I've got six paintings exhibited through Sept 8, at the Cabrillo National Monument Visitors Center. This is the annual Art in the Park event, and the Center is filled with oil paintings from Southern California artists. These are my six, done during my artist residency at Cabrillo:
Untouched--Intertidal Zone is 20X24", Dudleya Live-Forever and Searchlight Shelter are both 10 X 8", and Stairs on Tidepool Path, Pelican Scanning, and End of Point Haze are all 6 X 8".
To pick up the thread of the last post, a few more thoughts about memory. We can train ourselves to allow memory a role in our work. Henri talks about memory training, and so do modern teachers like Kevin Macpherson and Terry Miura.
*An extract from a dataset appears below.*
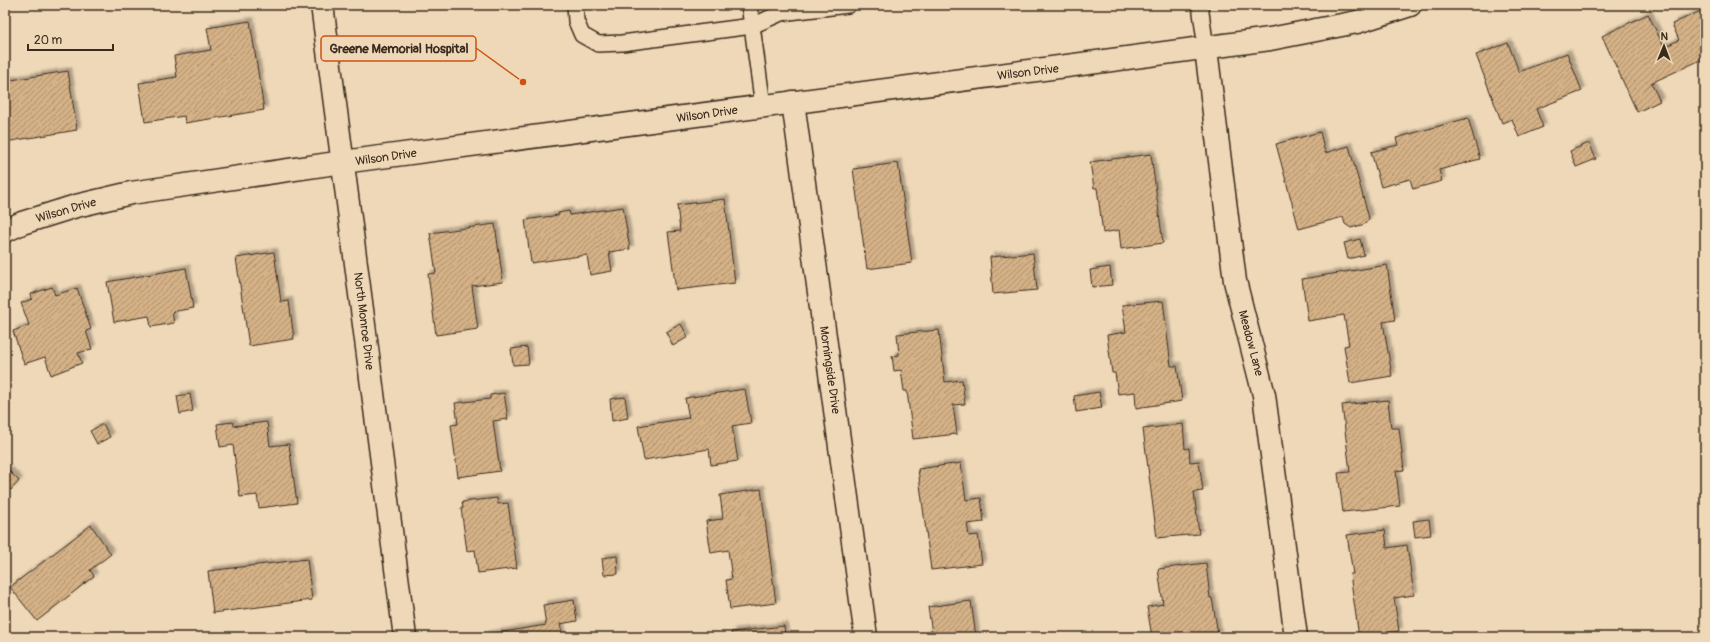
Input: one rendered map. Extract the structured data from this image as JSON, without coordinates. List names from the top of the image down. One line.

Henri envisioned a studio where the model would pose in one room, and the students would look and ponder, then go to another room to paint or draw. Macpherson recommends a similar exercise with landscape--spending 20-30 minutes just meditating on a scene, then going home and painting it from memory.
But why do we need memory when we paint from life? Well, because sometimes conditions change, or are different to begin with, from what would best express our inner experience of a subject. And, in the case of plein air painting, there are always some edits and always gaps to fill. If you can envision it, you can fill that gap and have it speak as clearly as the rest of the elements. But if you don't have this skill, whatever you improvise will look contrived and not convincing. It won't fit.
Memory is a skill you need to have in order to speak your personal truth about the subject. And that's what you're going for--not the truth, YOUR truth.